Во всех этих речах понятие чести раскрывается таким, каким его видели певцы средневекового рыцарства – Шателлен, Филипп де Мезьер, де ла Марш – и таким, каким его описывали военные деятели XVI века – Монлюк и Гез де Бальзак. Знаменитый голландский историк-медиевист начала ХIХ века Иоган Хейзинга в своем шедевре исторической мысли «Осень Средневековья» так характеризовал понимание средневекового рыцарского идеала: «…рыцарскому идеалу было присуще – и теоретически, и как некий стереотип – сознание того, что истинная аристократичность основывается только на добродетели и что по природе своей все люди равны»[204]
.Однако в обществе Старого порядка воинская элита сформировалась в незапамятные времена. Она стала наследственной, и, признавая равенство всех людей перед Богом, средневековая знать и вельможи XVI–XVII веков образовывали замкнутую касту, почти непроницаемую для простолюдинов. Наполеон дал шанс вернуться к истокам и открыл возможность для всех без исключения тяжелыми ударами меча выковать свой дворянский герб. «Когда кто-нибудь испрашивал у императора милость, будь то на приеме или на воинском смотру, он обязательно задавал вопрос просителю, был ли тот ранен? Он считал, что каждая рана – это часть дворянского герба. Он почитал и вознаграждал подобную знатность»[205]
, – писал Рапп.Нужно сказать, что деятельность Наполеона в этом направлении увенчалась успехом. Построенное им общество не было военной диктатурой в вульгарном смысле этого слова, когда у власти находится клика генералов или полковничья хунта. Изучение нотаблей Империи, осуществленное Бержероном и Шоссина-Ногаре[206]

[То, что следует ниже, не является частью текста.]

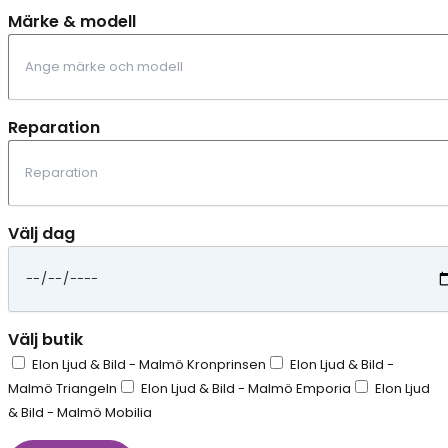
Märke & modell
Reparation
Välj dag
Välj butik
Elon Ljud & Bild - Malmö Kronprinsen
Elon Ljud & Bild -
Malmö Triangeln
Elon Ljud & Bild - Malmö Emporia
Elon Ljud
& Bild - Malmö Mobilia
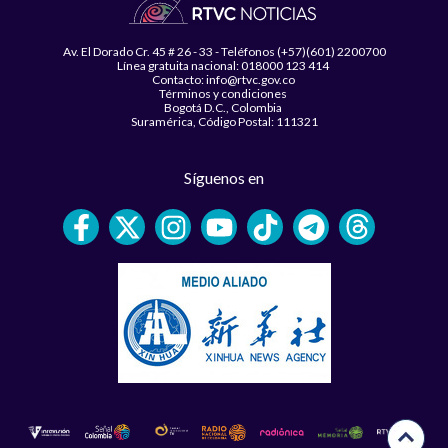
Av. El Dorado Cr. 45 # 26 - 33 - Teléfonos (+57)(601) 2200700
Línea gratuita nacional: 018000 123 414
Contacto: info@rtvc.gov.co
Términos y condiciones
Bogotá D.C., Colombia
Suramérica, Código Postal: 111321
Síguenos en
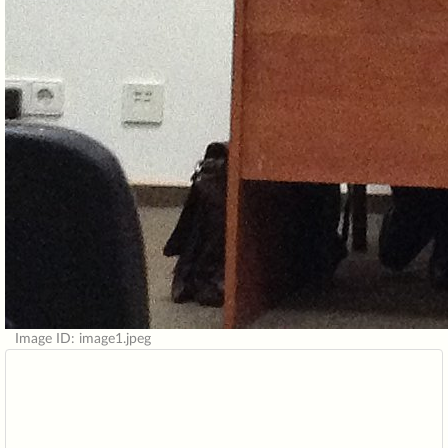
Image ID: image1.jpeg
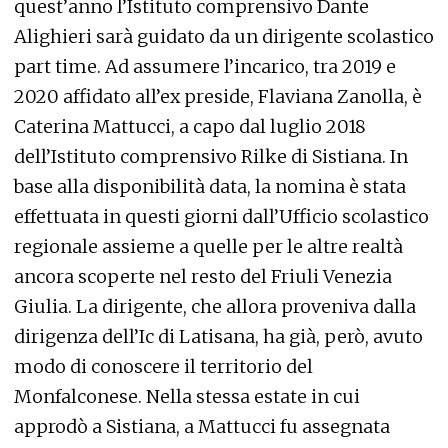
quest’anno l’Istituto comprensivo Dante
Alighieri sarà guidato da un dirigente scolastico
part time. Ad assumere l’incarico, tra 2019 e
2020 affidato all’ex preside, Flaviana Zanolla, è
Caterina Mattucci, a capo dal luglio 2018
dell’Istituto comprensivo Rilke di Sistiana. In
base alla disponibilità data, la nomina è stata
effettuata in questi giorni dall’Ufficio scolastico
regionale assieme a quelle per le altre realtà
ancora scoperte nel resto del Friuli Venezia
Giulia. La dirigente, che allora proveniva dalla
dirigenza dell’Ic di Latisana, ha già, però, avuto
modo di conoscere il territorio del
Monfalconese. Nella stessa estate in cui
approdò a Sistiana, a Mattucci fu assegnata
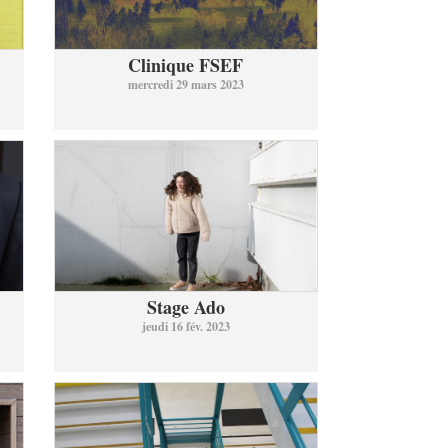
Clinique FSEF
mercredi 29 mars 2023
Stage Ado
jeudi 16 fév. 2023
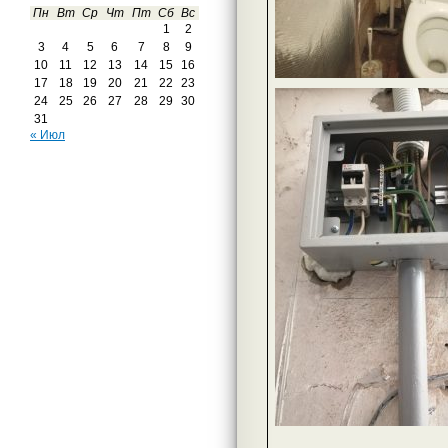
Пн
Вт
Ср
Чт
Пт
Сб
Вс
1
2
3
4
5
6
7
8
9
10
11
12
13
14
15
16
17
18
19
20
21
22
23
24
25
26
27
28
29
30
31
« Июл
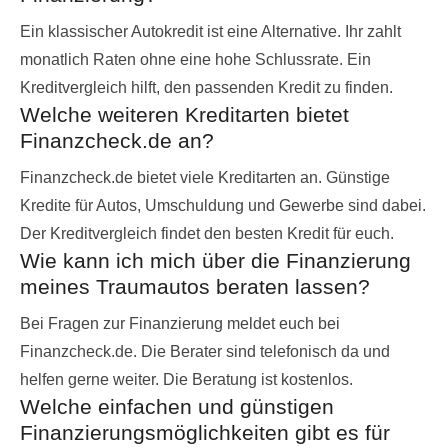
Ein klassischer Autokredit ist eine Alternative. Ihr zahlt
monatlich Raten ohne eine hohe Schlussrate. Ein
Kreditvergleich hilft, den passenden Kredit zu finden.
Welche weiteren Kreditarten bietet
Finanzcheck.de an?
Finanzcheck.de bietet viele Kreditarten an. Günstige
Kredite für Autos, Umschuldung und Gewerbe sind dabei.
Der Kreditvergleich findet den besten Kredit für euch.
Wie kann ich mich über die Finanzierung
meines Traumautos beraten lassen?
Bei Fragen zur Finanzierung meldet euch bei
Finanzcheck.de. Die Berater sind telefonisch da und
helfen gerne weiter. Die Beratung ist kostenlos.
Welche einfachen und günstigen
Finanzierungsmöglichkeiten gibt es für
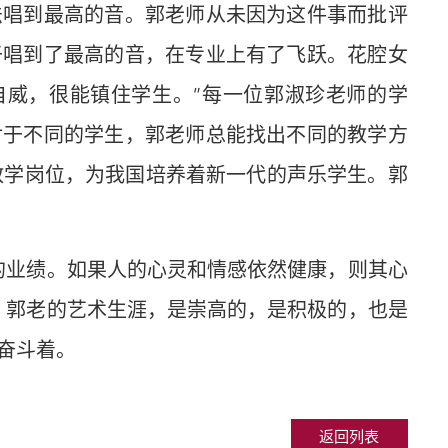
法唱到最高的音。郭老师从未因为这件事而批评
于唱到了最高的音，在专业上有了飞跃。花腔女
自威，很能镇住学生。”每一位郭淑珍老师的学
对于不同的学生，郭老师总能找出不同的教学方
教学岗位，为我国培养着新一代的声乐学生。郭
的业绩。如果人的心灵和情感依然健康，则其心
。郭老的艺术生涯，是崇高的，是积极的，也是
奋斗着。
返回列表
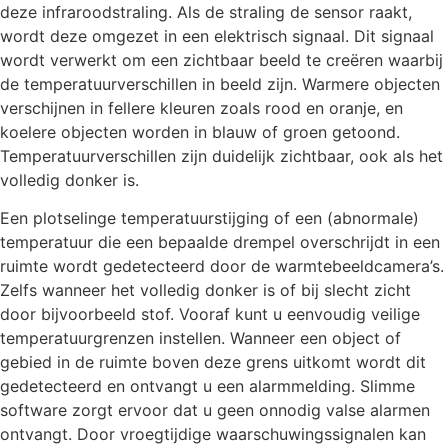
deze infraroodstraling. Als de straling de sensor raakt,
wordt deze omgezet in een elektrisch signaal. Dit signaal
wordt verwerkt om een zichtbaar beeld te creëren waarbij
de temperatuurverschillen in beeld zijn. Warmere objecten
verschijnen in fellere kleuren zoals rood en oranje, en
koelere objecten worden in blauw of groen getoond.
Temperatuurverschillen zijn duidelijk zichtbaar, ook als het
volledig donker is.
Een plotselinge temperatuurstijging of een (abnormale)
temperatuur die een bepaalde drempel overschrijdt in een
ruimte wordt gedetecteerd door de warmtebeeldcamera’s.
Zelfs wanneer het volledig donker is of bij slecht zicht
door bijvoorbeeld stof. Vooraf kunt u eenvoudig veilige
temperatuurgrenzen instellen. Wanneer een object of
gebied in de ruimte boven deze grens uitkomt wordt dit
gedetecteerd en ontvangt u een alarmmelding. Slimme
software zorgt ervoor dat u geen onnodig valse alarmen
ontvangt. Door vroegtijdige waarschuwingssignalen kan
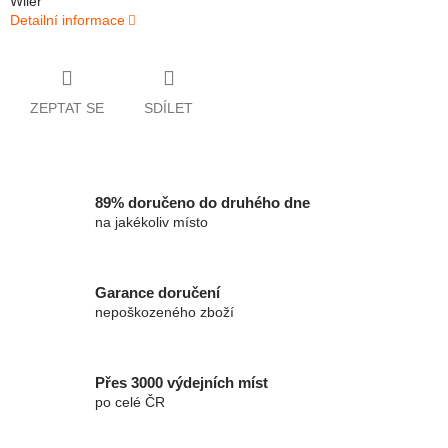
Wiler
Detailní informace
ZEPTAT SE
SDÍLET
89% doručeno do druhého dne
na jakékoliv místo
Garance doručení
nepoškozeného zboží
Přes 3000 výdejních míst
po celé ČR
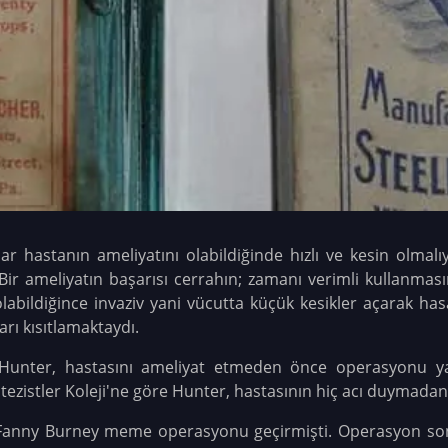
ar hastanın ameliyatını olabildiğinde hızlı ve kesin olmal
r ameliyatın başarısı cerrahın; zamanı verimli kullanması
olabildiğince invaziv yani vücutta küçük kesikler açarak h
rı kısıtlamaktaydı.
n Hunter, hastasını ameliyat etmeden önce operasyonu y
tezistler Koleji'ne göre Hunter, hastasının hiç acı duymada
ı Fanny Burney meme operasyonu geçirmişti. Operasyon son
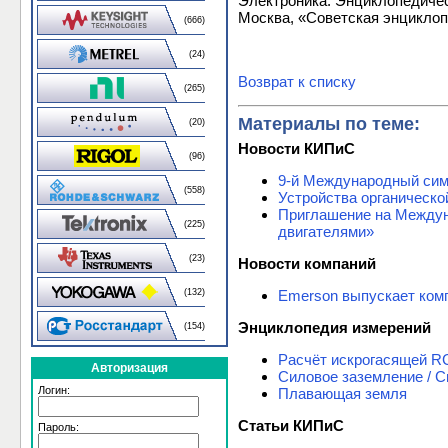
Электроника. Энциклопедиче
Москва, «Советская энциклопе
(666)
(24)
Возврат к списку
(265)
Материалы по теме:
(20)
Новости КИПиС
(96)
9-й Международный си
(558)
Устройства органическо
Приглашение на Междун
(225)
двигателями»
(23)
Новости компаний
Emerson выпускает комп
(132)
Энциклопедия измерений
(154)
Расчёт искрогасящей R
Авторизация
Силовое заземление / 
Логин:
Плавающая земля
Статьи КИПиС
Пароль:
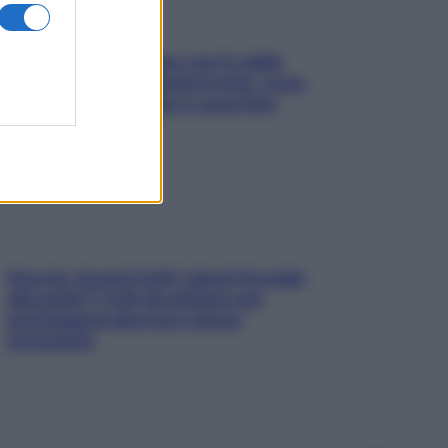
Perché la pressione con il caldo
scende e sale all’improvviso: cosa
succede alle donne e cosa fare
subito
Doccia, lavarsi tutti i giorni fa male
alla pelle? I miti da sfatare per
proteggerla davvero senza
stressarla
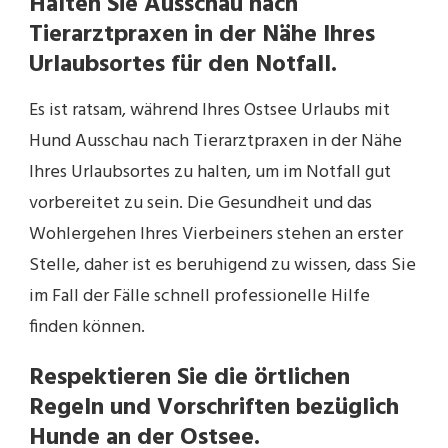
Halten Sie Ausschau nach
Tierarztpraxen in der Nähe Ihres
Urlaubsortes für den Notfall.
Es ist ratsam, während Ihres Ostsee Urlaubs mit
Hund Ausschau nach Tierarztpraxen in der Nähe
Ihres Urlaubsortes zu halten, um im Notfall gut
vorbereitet zu sein. Die Gesundheit und das
Wohlergehen Ihres Vierbeiners stehen an erster
Stelle, daher ist es beruhigend zu wissen, dass Sie
im Fall der Fälle schnell professionelle Hilfe
finden können.
Respektieren Sie die örtlichen
Regeln und Vorschriften bezüglich
Hunde an der Ostsee.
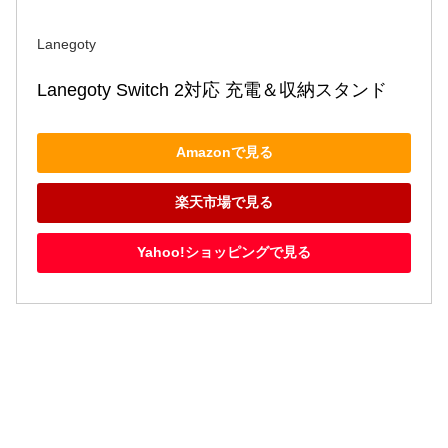
Lanegoty
Lanegoty Switch 2対応 充電＆収納スタンド
Amazonで見る
楽天市場で見る
Yahoo!ショッピングで見る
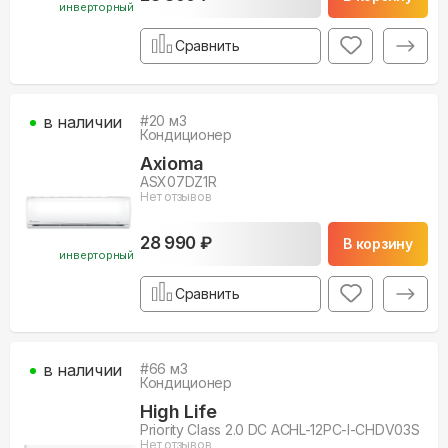
инверторный
Сравнить
в наличии
#
20
м3
Кондиционер
Axioma
ASX07DZ1R
Нет отзывов
28 990 ₽
В корзину
инверторный
Сравнить
в наличии
#
66
м3
Кондиционер
High Life
Priority Class 2.0 DC ACHL-12PС-I-CHDV03S
Нет отзывов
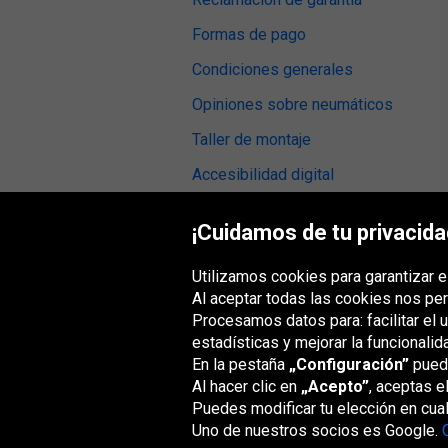
Formas de pago
Condiciones generales
Opiniones sobre neumáticos
Taller de montaje
Accesibilidad digital
¡Cuidamos de tu privacida
Utilizamos cookies para garantizar e
Grupo Oponeo
Al aceptar todas las cookies nos per
Procesamos datos para: facilitar el 
estadísticas y mejorar la funcionalid
En la pestaña
„Configuración”
puede
Belgique
Česká
Deutschland
Éire
republika
Al hacer clic en
„Acepto”
, aceptas e
Puedes modificar tu elección en cua
Uno de nuestros socios es Google.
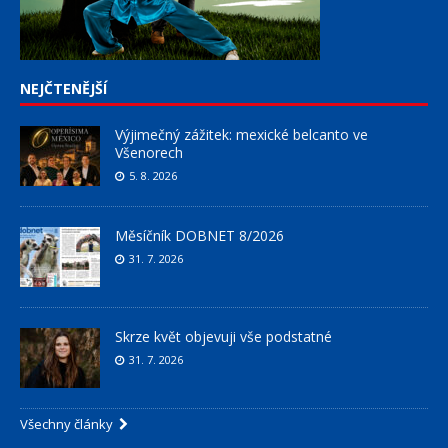
NEJČTENĚJŠÍ
Výjimečný zážitek: mexické belcanto ve
Všenorech
5. 8. 2026
Měsíčník DOBNET 8/2026
31. 7. 2026
Skrze květ objevuji vše podstatné
31. 7. 2026
Všechny články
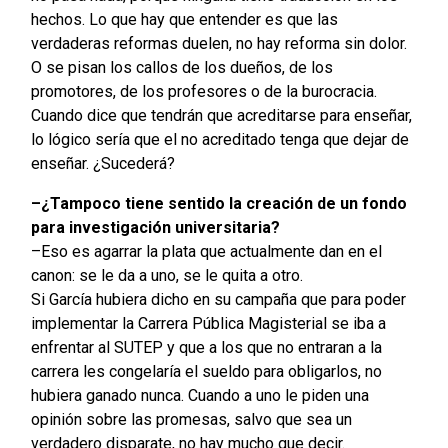
hechos. Lo que hay que entender es que las
verdaderas reformas duelen, no hay reforma sin dolor.
O se pisan los callos de los dueños, de los
promotores, de los profesores o de la burocracia.
Cuando dice que tendrán que acreditarse para enseñar,
lo lógico sería que el no acreditado tenga que dejar de
enseñar. ¿Sucederá?
–¿Tampoco tiene sentido la creación de un fondo
para investigación universitaria?
–Eso es agarrar la plata que actualmente dan en el
canon: se le da a uno, se le quita a otro.
Si García hubiera dicho en su campaña que para poder
implementar la Carrera Pública Magisterial se iba a
enfrentar al SUTEP y que a los que no entraran a la
carrera les congelaría el sueldo para obligarlos, no
hubiera ganado nunca. Cuando a uno le piden una
opinión sobre las promesas, salvo que sea un
verdadero disparate, no hay mucho que decir.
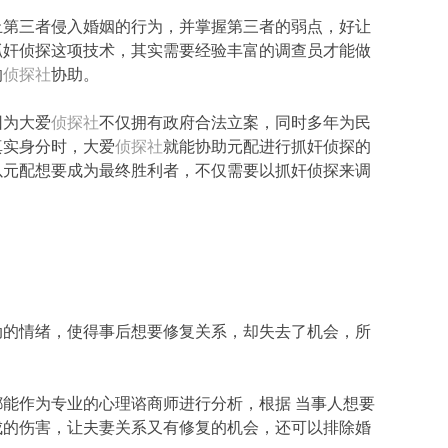
止第三者侵入婚姻的行为，并掌握第三者的弱点，好让
抓奸侦探这项技术，其实需要经验丰富的调查员才能做
的
侦探社
协助。
因为大爱
侦探社
不仅拥有政府合法立案，同时多年为民
真实身分时，大爱
侦探社
就能协助元配进行抓奸侦探的
以元配想要成为最终胜利者，不仅需要以抓奸侦探来调
动的情绪，使得事后想要修复关系，却失去了机会，所
都能作为专业的心理谘商师进行分析，根据 当事人想要
成的伤害，让夫妻关系又有修复的机会，还可以排除婚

, представленное в их солидных монографиях, показывает, что военные занимали относительно скромное место в ряду высших государственных чиновников, аппаратах министерств и префектур. Император никоим образом не стремился заполонить все высшие посты людьми в ботфортах. Однако, несмотря на то что гражданское управление оставалось в руках специалистов своего дела из штатских, общество все было насквозь пронизано воинскими идеалами. Из рапортов префектов следует, что «военные пользуются уважением публики», что «офицеры, выполняя свои функции с умом и высокими моральными качествами, вызывают всеобщее почтение»[207] и т. д.Равным образом, анализируя списки парижан, добровольно записавшихся на службу в эпоху Империи, Бержерон показал, какой притягательной была армия для населения и сколь сильно молодежь из буржуазных семей мечтала стать офицерами. Во всех гражданских церемониях военные занимали почетные места, и генерал, командующий округом, пользовался теми же почестями, что и префект департамента. Конечно, не всем гражданским чиновникам это нравилось. Префект Меца писал в 1807 г.: «Нужно находиться в городе, таком, как этот, чтобы составить себе истинную картину того, насколько трудно гражданским бороться с многочисленными претензиями военных, которые возникают по поводу любых случаев»[208]
.Наполеону во многом удалось реализовать чаяния солдат и офицеров эпохи кризиса революции. По мысли Ж.П. Берто, крупнейшего специалиста в области истории армии эпохи Революции и Империи: «Новое общество… должно было строиться не только на денежном богатстве и земельной собственности, не на количестве клиентелы и слуг. Оно должно было быть движимо самопожертвованием во имя общего дела, которое никогда не является суммой эгоизма отдельных личностей… Честь – понятие, в котором сублимировалась жертвенность во имя нации, олицетворяемой Наполеоном, должна была стать отныне не только стержнем для элит… Офицеры должны были через посредство унтер-офицеров донести ее до рядовых»[209]
.Эти принципы построения государства нигде не были теоретически сформулированы Наполеоном. Он был практик и делал то, что было необходимо, по его мысли, в данный момент с начала для Франции, а потом для многонациональной Империи. Но, сознательно или бессознательно, император стремился возвысить элиту духа и самопожертвования – новое рыцарство в полном смысле этого слова. Несмотря на то, что не все, к чему он стремился, было достигнуто, результат был, без сомнения, очевиден. Империя Наполеона
, несмотря на свою относительно свободную «рыночную» экономику и оформленную правом частную собственность, в значительной степени не являлась государством буржуазным.